Exercise
Produce a word-for-word copy of the listing below without its pictures.

Supplied material
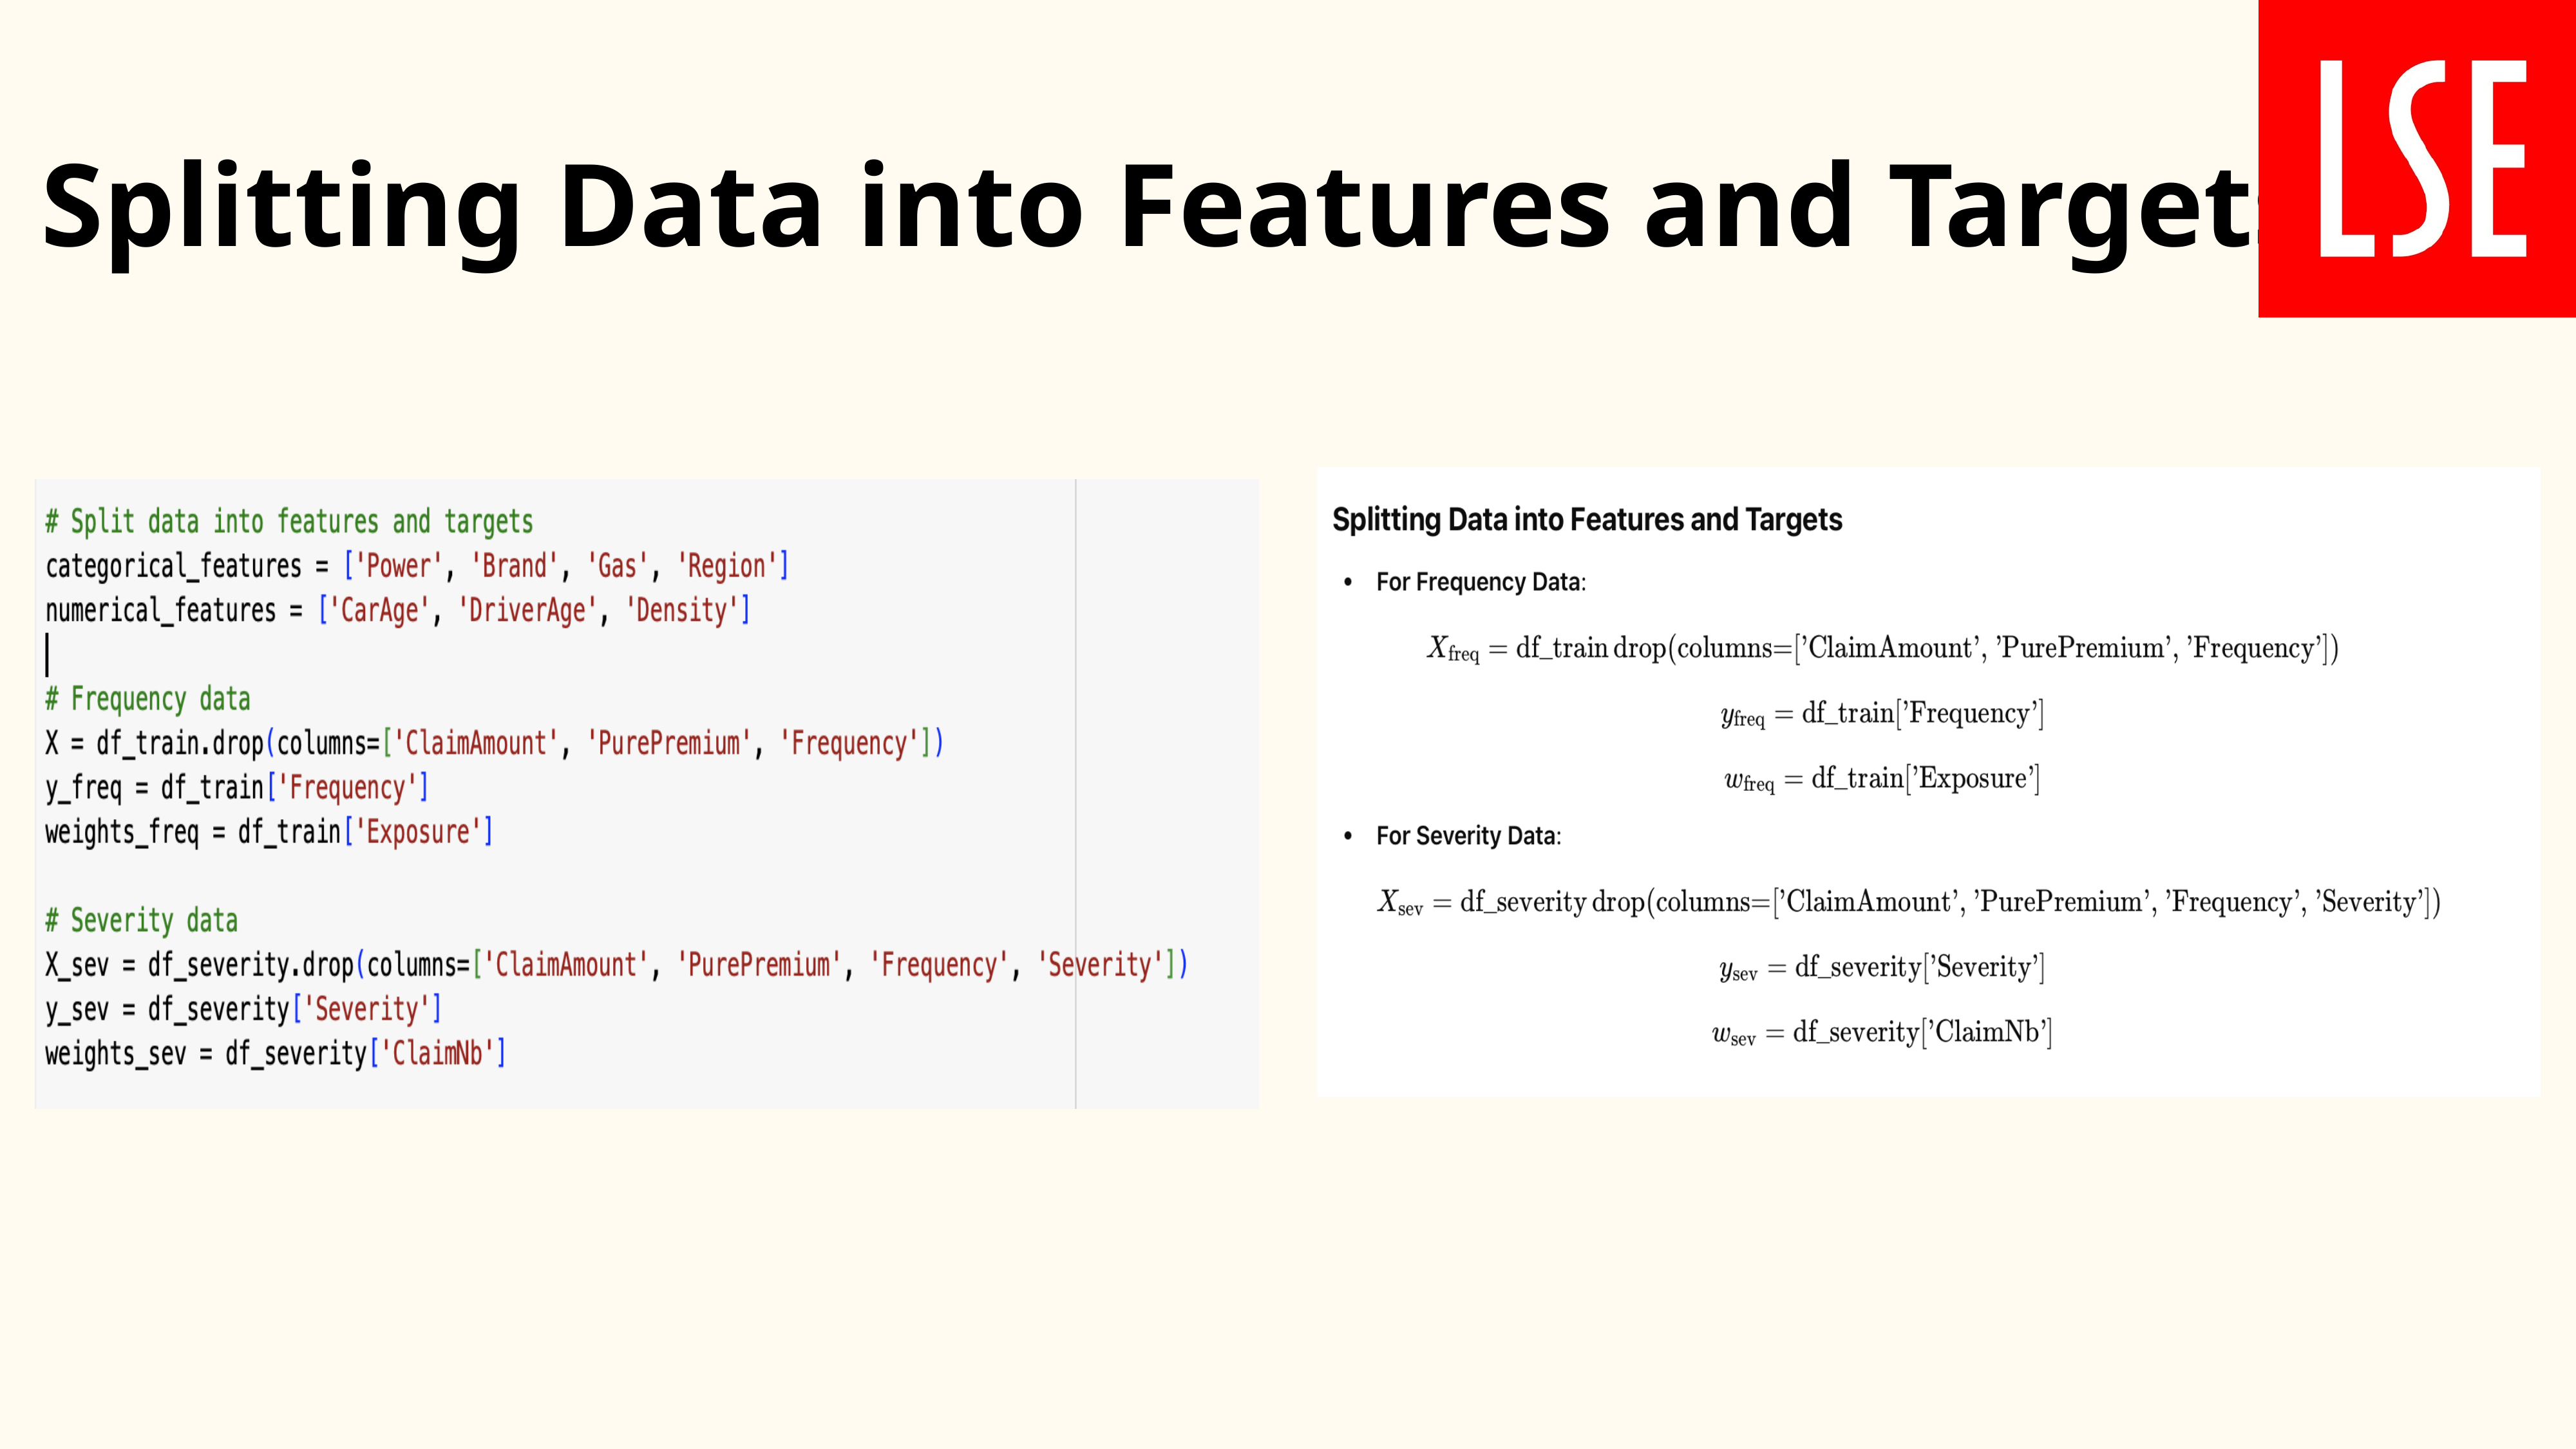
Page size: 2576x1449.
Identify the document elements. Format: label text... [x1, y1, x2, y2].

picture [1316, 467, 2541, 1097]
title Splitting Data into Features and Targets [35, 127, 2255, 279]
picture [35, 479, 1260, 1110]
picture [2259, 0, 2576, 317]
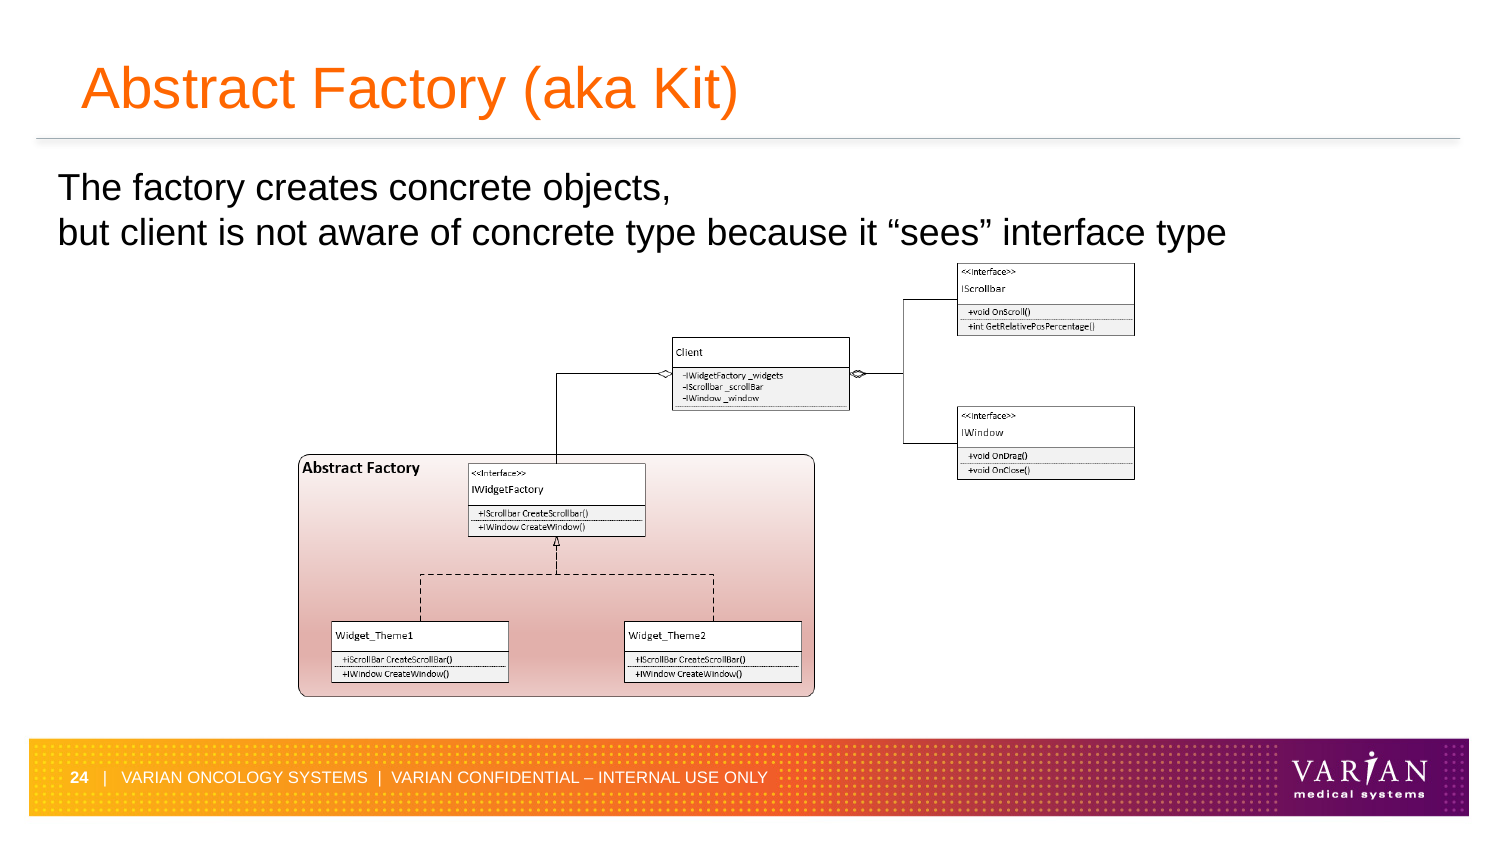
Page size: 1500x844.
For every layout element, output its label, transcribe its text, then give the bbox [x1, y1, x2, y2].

Result for this exercise
Page size: 2576x1449.
Identify the document elements. Format: label text... [x1, y1, x2, y2].

picture [1316, 467, 2541, 1097]
title Splitting Data into Features and Targets [35, 127, 2255, 279]
picture [35, 479, 1260, 1110]
picture [2259, 0, 2576, 317]
Page size: 1500x844.
For every layout element, output its label, transcribe its text, then give the bbox [x1, y1, x2, y2].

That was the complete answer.